| Work instructions |
A) According to the commit log, which target is the only one that runs the extra logic after the term-fold transformation was split into its own pass?
B) Update the stretch of the commit log from "Rather than trying" through "by default (#89927)", changing "robust" to "reliable".
C) Continue the commit log, starting right after its last line.
##### Document extract
27 Commits

Author SHA1 Message Date
Philip Reames
27a62ec72a
[LSR] Split the -lsr-term-fold transformation into it's own pass (#104234)
This transformation doesn't actually use any of the internal state of
LSR and recomputes all information from SCEV.  Splitting it out makes
it easier to test.
    
Note that long term I would like to write a version of this transform
which *is* integrated with LSR's solver, but if that happens, we'll
just delete the extra pass.
    
Integration wise, I switched from using TTI to using a pass configuration
variable.  This seems slightly more idiomatic, and means we don't run
the extra logic on any target other than RISCV.
2024-08-17 18:34:23 -07:00
Luke Lau
557ef043af
[RISCV] Copy AVLs whose LiveIntervals aren't extendable in insertVSETVLI (#98342)
Currently before forwarding an AVL we do a simple non-exhaustive check
to see if its LiveInterval is extendable. But we also need to check for
this when we're extending an AVL's LiveInterval via merging the
VSETVLIInfos in transferBefore with equally zero AVLs.

Rather than trying to conservatively prevent these cases, this inserts a
copy of the AVL instead if we don't know we'll be able to extend it.
This is likely to be more robust, and even if the extra copy is
undesirable these cases should be rare in practice.
2024-07-15 13:18:12 +08:00
Alex Bradbury
f8dbe1d09d
Revert "[RISCV] Enable TTI::shouldDropLSRSolutionIfLessProfitable by default" (#98328)
Reverts llvm/llvm-project#89927 while we investigate performance
regressions reported by @dtcxzyw
2024-07-10 15:33:20 +01:00
Alex Bradbury
af47a4ec50
[RISCV] Enable TTI::shouldDropLSRSolutionIfLessProfitable by default (#89927)
This avoids some cases where LSR produces results that lead to very poor
codegen. There's a chance we'll see minor degradations for some inputs
in the case that our metrics say the found solution is worse, but in
reality it's better than the starting point.

Per the review thread, at least one vendor has been enabling this by
defualt for some time and found overall it's an improvement. As such,
we'll enable by default and aim to fix any as-yet-unknown regressions
in-tree.
##########
##### Data extract
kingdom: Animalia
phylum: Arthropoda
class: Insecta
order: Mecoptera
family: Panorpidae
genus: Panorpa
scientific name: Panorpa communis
##########
##### Data extract
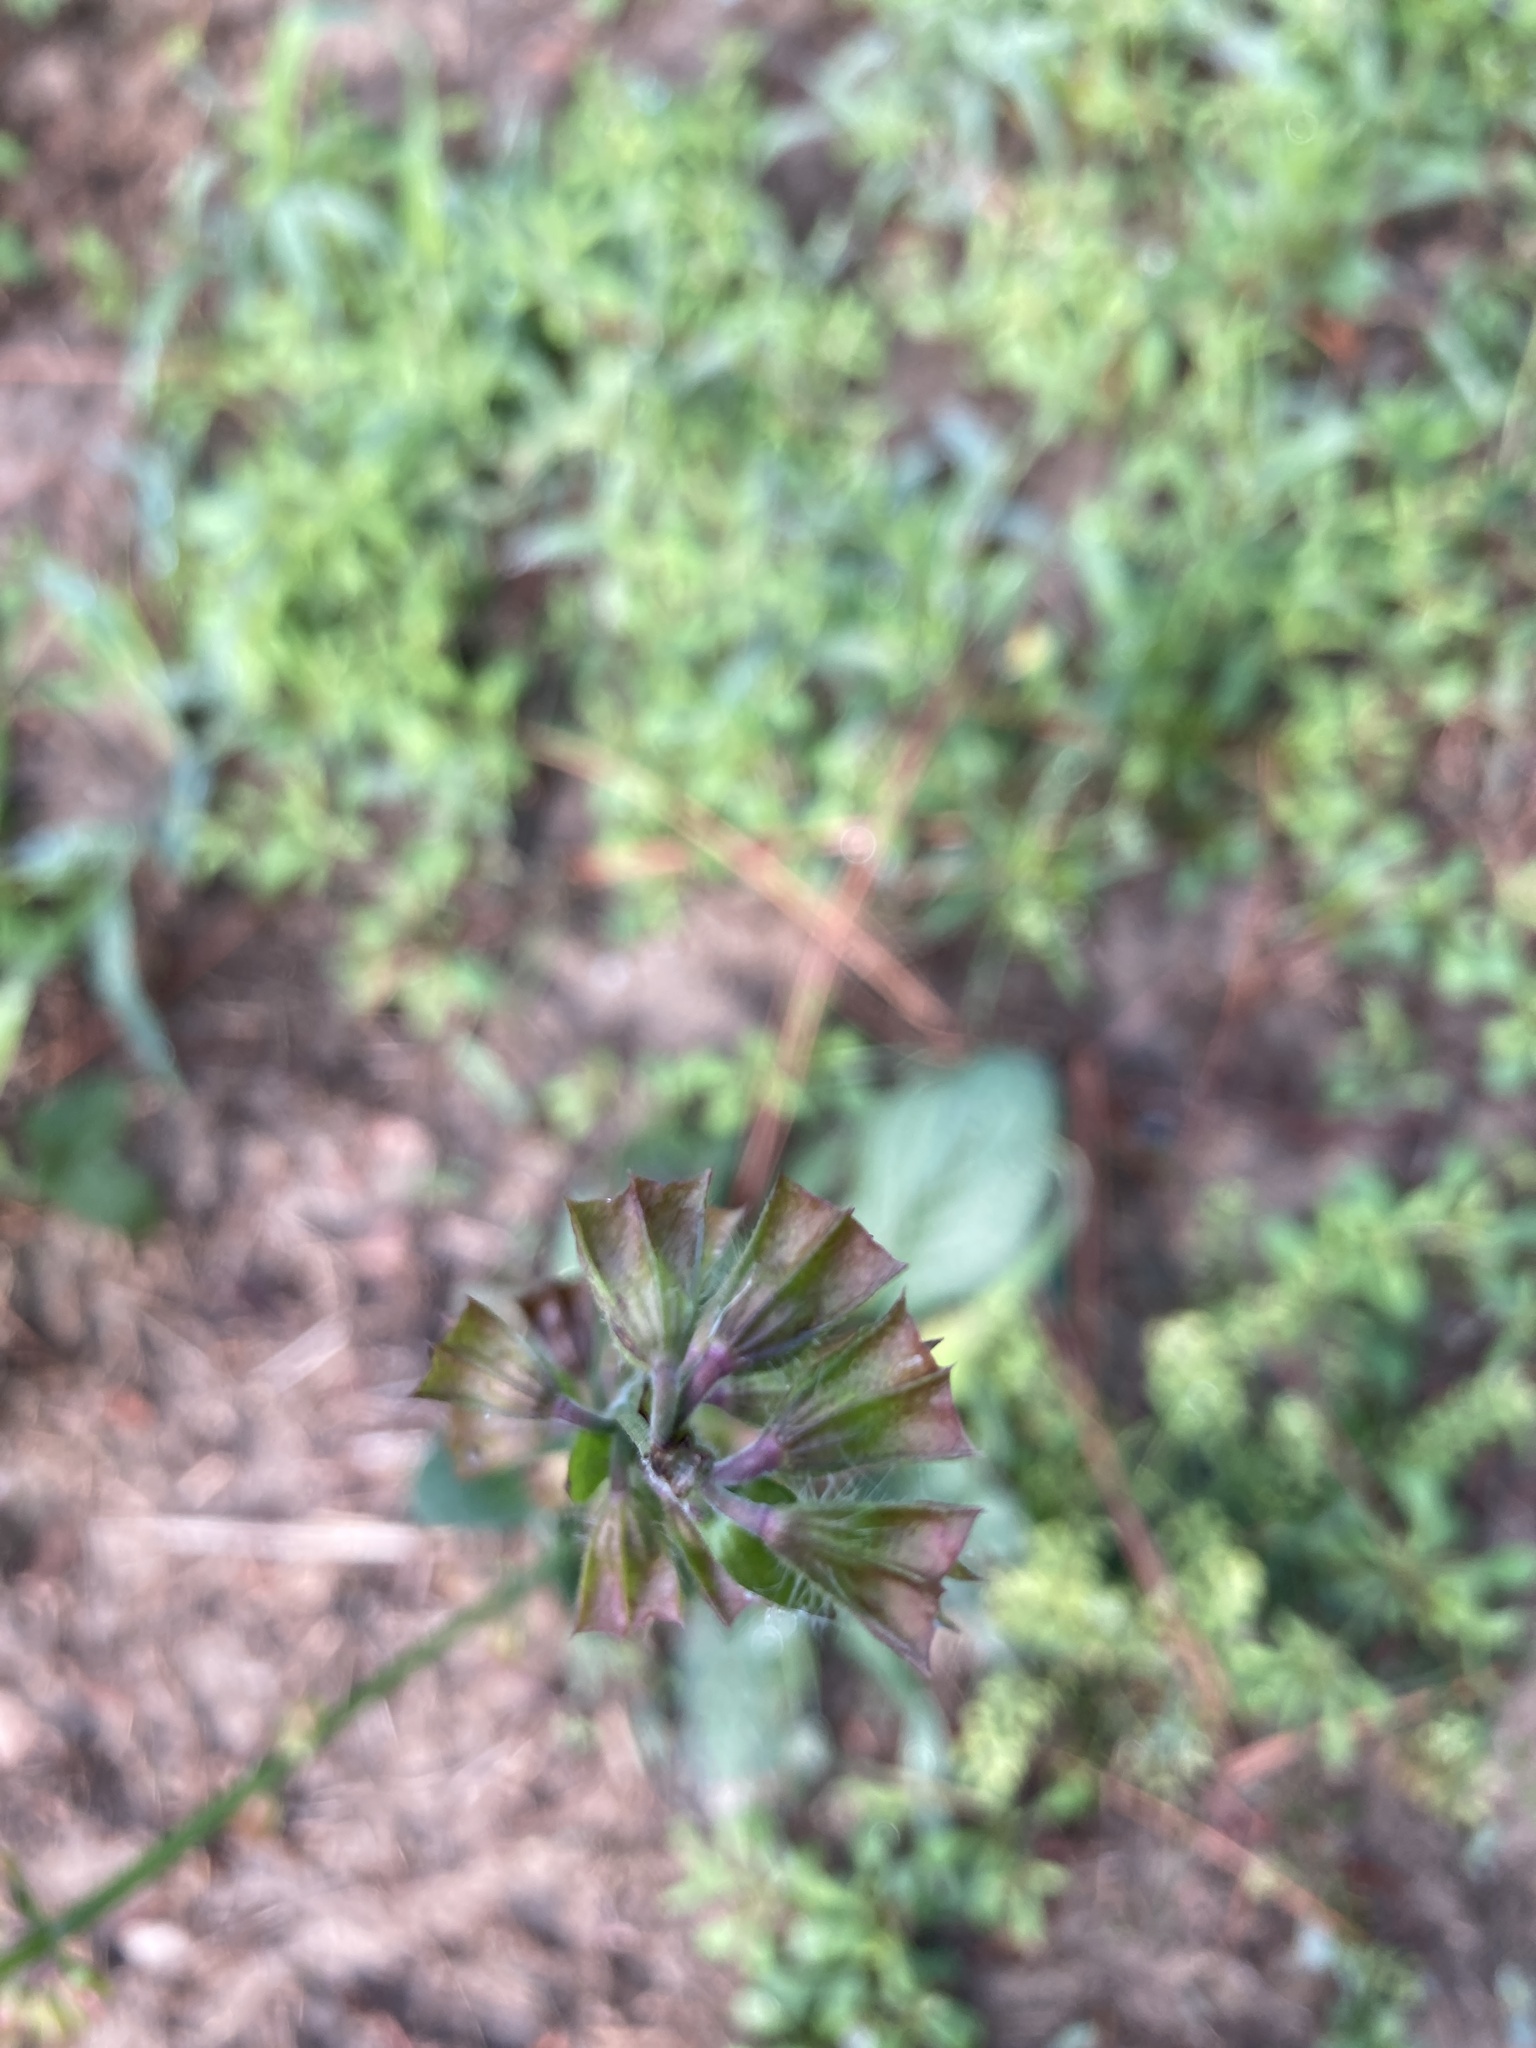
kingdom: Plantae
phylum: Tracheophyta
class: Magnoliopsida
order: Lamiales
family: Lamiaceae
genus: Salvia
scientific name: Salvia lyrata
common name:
##########
| Task results |
A) RISCV

B)
Rather than trying to conservatively prevent these cases, this inserts a
copy of the AVL instead if we don't know we'll be able to extend it.
This is likely to be more reliable, and even if the extra copy is
undesirable these cases should be rare in practice.
2024-07-15 13:18:12 +08:00
Alex Bradbury
f8dbe1d09d
Revert "[RISCV] Enable TTI::shouldDropLSRSolutionIfLessProfitable by default" (#98328)
Reverts llvm/llvm-project#89927 while we investigate performance
regressions reported by @dtcxzyw
2024-07-10 15:33:20 +01:00
Alex Bradbury
af47a4ec50
[RISCV] Enable TTI::shouldDropLSRSolutionIfLessProfitable by default (#89927)

C)
2024-07-10 13:23:31 +01:00
Luke Lau
db782b44b3
[RISCV] Don't forward AVL in VSETVLIInfo if it would clobber other definitions (#97264)
This fixes a crash found when compiling OpenBLAS with -mllvm
-verify-machineinstrs.

When we "forward" the AVL from the output of a vsetvli, we might have to
extend the LiveInterval of the AVL to where insert the new vsetvli.

Most of the time we are able to extend the LiveInterval because there's
only one val num (definition) for the register. But PHI elimination can
assign multiple values to the same register, in which case we end up
clobbering a different val num when extending:

    %x = PseudoVSETVLI %avl, ...
    %avl = ADDI ...
    %v = PseudoVADD ..., avl=%x
    ; %avl is forwarded to PseudoVADD:
    %x = PseudoVSETVLI %avl, ...
    %avl = ADDI ...
    %v = PseudoVADD ..., avl=%avl

Here there's no way to extend the %avl from the vsetvli since %avl is
redefined, i.e. we have two val nums.

This fixes it by only forwarding it when we have exactly one val num,
where it should be safe to extend it.
2024-07-05 11:44:59 +08:00
Luke Lau
eb76bc38ff
[RISCV] Relax RISCVInsertVSETVLI output VL peeking to cover registers (#96200)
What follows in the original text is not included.